WHAT IS ASKED:
a. Rewrite the article on app failures from "These kinds of" down to "over the network.", putting "saturated" wherever "overloaded" appears.
b. Please say whether each statement agrees with the article on app failures, answering yes or no and quoting the deciding words: (i) Transient errors usually stem from a problem in the application. (ii) Under Let It Crash, a supervisor restarts the crashed process from a clean state. (iii) Transient errors occur more often in cloud native applications.
c. According to the article on app failures, why can a client safely ignore a transient error and retry the failed operation after a while?

PAGE:

>> BEGIN

How to build a rock solid app

An overview of different app design options

Simone Di Maulo
Sep 3, 2018 · 6 min read

When we design software, we constantly think about error cases. Errors have a huge impact on the way we design and architecture a solution. So much so, in fact, that there is a philosophy known as Let It Crash.

Let it crash is the Erlang way to treat failures by just letting the application crash and allowing a supervisor to restart the crashed process from a clean state.

Supervisors restart the crashed process

Errors could be everywhere, and the more your application grows, the more there will be points of failure that you need to keep under control. External service calls, sending email, database queries are all operations that could fail.

Kinds of Failures

These kinds of errors are called Transient Errors, which means that the database server is temporary overloaded but it’s going to come back soon.

Transient errors are not related to any problem in the application. They are usually caused by external conditions such as network failures, overloaded servers, or service rate limits. For that reason, it’s safe for a client to ignore it and retry the failed operation after a while.

These errors are much more frequent within cloud native applications, because the apps are split into different services and deployed on different servers that communicate over the network.

Identifying Transient Errors

Treating the Errors

Even though this solution might be fine in many cases, there are lot of cases when it can lead to a performance decrease for the app.

Let’s take the case of a network failure. Indefinitely retrying some API calls to a disconnected service would result in continuous network timeouts, and the application will be stuck waiting for a response for a very long time.

Before going ahead with complex implementations, let’s evaluate the pros and cons of the “just-retry” option.

PROS

  • Trivial implementation.

>> END

DATA LINES:
>> BEGIN

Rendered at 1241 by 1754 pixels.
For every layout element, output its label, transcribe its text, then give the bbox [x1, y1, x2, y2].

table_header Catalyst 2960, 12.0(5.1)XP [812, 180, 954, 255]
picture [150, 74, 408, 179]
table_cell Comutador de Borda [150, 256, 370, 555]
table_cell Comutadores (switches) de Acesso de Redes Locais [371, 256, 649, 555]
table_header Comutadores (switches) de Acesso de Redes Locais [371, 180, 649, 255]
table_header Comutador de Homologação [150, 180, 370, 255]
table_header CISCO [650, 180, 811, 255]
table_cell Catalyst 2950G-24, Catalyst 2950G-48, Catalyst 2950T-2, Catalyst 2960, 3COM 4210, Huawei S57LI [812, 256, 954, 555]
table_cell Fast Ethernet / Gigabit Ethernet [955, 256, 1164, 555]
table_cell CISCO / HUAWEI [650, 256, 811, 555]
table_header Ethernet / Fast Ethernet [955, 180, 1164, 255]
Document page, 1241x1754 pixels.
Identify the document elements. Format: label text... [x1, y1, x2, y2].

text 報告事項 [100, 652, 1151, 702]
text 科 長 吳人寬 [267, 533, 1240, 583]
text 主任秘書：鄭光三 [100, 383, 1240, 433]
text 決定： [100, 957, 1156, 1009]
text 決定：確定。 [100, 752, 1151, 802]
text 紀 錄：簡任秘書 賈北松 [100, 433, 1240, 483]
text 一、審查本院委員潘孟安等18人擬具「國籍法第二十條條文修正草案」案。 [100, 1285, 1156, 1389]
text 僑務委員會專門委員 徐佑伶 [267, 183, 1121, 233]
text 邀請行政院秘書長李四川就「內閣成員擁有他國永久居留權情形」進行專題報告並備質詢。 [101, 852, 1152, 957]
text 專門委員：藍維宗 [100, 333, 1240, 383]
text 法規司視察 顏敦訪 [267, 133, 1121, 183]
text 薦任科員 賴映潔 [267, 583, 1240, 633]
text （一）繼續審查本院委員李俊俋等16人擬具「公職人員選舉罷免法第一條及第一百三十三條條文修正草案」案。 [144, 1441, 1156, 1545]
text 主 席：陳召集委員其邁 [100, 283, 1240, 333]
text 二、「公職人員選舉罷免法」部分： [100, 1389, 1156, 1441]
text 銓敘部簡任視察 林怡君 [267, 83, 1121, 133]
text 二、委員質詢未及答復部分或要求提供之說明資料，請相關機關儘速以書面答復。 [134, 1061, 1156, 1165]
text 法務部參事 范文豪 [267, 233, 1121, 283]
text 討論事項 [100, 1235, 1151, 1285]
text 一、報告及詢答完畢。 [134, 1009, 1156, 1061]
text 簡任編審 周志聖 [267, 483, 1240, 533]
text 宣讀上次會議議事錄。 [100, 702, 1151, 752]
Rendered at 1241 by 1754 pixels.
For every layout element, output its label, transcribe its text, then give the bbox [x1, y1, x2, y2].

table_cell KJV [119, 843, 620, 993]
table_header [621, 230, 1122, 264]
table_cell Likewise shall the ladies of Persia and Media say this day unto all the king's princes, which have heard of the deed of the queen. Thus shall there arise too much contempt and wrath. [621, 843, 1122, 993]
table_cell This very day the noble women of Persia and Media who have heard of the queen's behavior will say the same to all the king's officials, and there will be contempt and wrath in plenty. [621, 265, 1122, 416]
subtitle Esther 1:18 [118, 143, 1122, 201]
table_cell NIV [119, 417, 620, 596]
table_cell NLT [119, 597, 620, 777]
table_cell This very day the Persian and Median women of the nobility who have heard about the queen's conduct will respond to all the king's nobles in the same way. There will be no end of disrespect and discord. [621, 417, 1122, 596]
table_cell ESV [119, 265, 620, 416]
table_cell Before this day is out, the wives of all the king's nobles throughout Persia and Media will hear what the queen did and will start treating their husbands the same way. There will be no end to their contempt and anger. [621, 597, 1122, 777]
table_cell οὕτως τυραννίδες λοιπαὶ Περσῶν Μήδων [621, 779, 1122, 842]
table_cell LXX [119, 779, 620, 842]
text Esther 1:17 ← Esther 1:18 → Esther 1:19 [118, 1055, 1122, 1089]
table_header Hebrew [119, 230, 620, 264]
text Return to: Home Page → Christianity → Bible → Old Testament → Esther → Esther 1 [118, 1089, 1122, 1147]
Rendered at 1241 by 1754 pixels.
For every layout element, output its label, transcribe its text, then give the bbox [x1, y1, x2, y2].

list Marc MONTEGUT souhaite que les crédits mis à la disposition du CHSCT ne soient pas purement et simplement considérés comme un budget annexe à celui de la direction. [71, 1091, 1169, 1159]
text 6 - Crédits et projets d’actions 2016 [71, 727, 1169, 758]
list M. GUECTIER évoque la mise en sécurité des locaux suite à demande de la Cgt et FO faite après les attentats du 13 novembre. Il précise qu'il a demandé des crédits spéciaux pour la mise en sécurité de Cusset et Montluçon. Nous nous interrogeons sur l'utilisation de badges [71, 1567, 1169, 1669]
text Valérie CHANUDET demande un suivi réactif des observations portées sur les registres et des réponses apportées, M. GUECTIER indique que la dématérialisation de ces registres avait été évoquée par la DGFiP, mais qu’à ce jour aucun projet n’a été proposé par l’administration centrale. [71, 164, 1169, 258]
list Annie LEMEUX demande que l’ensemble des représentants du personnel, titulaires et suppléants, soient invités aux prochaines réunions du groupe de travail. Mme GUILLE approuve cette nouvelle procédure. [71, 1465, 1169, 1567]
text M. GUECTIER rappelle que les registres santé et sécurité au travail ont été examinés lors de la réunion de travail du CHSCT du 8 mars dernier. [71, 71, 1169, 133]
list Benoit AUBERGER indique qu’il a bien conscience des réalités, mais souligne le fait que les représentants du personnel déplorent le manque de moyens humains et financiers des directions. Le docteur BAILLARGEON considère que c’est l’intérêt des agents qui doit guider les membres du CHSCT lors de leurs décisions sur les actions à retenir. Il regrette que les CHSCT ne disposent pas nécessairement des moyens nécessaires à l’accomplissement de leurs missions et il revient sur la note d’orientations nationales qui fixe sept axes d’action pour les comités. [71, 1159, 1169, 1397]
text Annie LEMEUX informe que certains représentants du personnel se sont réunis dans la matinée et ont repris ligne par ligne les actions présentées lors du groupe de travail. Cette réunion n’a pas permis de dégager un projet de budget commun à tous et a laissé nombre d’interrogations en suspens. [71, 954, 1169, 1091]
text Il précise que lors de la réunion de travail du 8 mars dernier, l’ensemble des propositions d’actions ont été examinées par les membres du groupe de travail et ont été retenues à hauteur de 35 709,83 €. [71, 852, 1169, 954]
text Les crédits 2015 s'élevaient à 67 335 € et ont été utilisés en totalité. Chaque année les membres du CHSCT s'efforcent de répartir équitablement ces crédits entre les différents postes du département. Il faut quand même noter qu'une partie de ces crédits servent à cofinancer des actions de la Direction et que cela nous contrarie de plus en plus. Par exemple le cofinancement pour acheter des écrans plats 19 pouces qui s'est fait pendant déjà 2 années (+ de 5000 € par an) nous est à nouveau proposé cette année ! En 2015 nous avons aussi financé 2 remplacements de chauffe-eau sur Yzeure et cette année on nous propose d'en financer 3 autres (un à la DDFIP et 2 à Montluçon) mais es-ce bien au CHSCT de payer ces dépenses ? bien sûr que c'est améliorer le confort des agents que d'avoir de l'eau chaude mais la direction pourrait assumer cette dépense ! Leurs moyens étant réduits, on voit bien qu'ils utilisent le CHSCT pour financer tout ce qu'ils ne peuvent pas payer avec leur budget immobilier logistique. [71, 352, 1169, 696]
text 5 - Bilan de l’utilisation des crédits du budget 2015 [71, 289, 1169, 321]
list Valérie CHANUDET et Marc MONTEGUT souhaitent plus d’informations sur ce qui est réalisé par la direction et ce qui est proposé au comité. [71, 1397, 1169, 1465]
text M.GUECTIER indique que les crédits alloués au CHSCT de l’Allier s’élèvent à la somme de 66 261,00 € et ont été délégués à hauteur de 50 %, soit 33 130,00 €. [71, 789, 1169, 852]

>> END

SOLVED PROBLEMS:
a.
These kinds of errors are called Transient Errors, which means that the database server is temporary saturated but it’s going to come back soon.

Transient errors are not related to any problem in the application. They are usually caused by external conditions such as network failures, saturated servers, or service rate limits. For that reason, it’s safe for a client to ignore it and retry the failed operation after a while.

These errors are much more frequent within cloud native applications, because the apps are split into different services and deployed on different servers that communicate over the network.

b.
(i) No: "Transient errors are not related to any problem in the application."
(ii) Yes: "allowing a supervisor to restart the crashed process from a clean state"
(iii) Yes: "These errors are much more frequent within cloud native applications"

c. Transient errors are not related to any problem in the application. They are usually caused by external conditions such as network failures, overloaded servers, or service rate limits.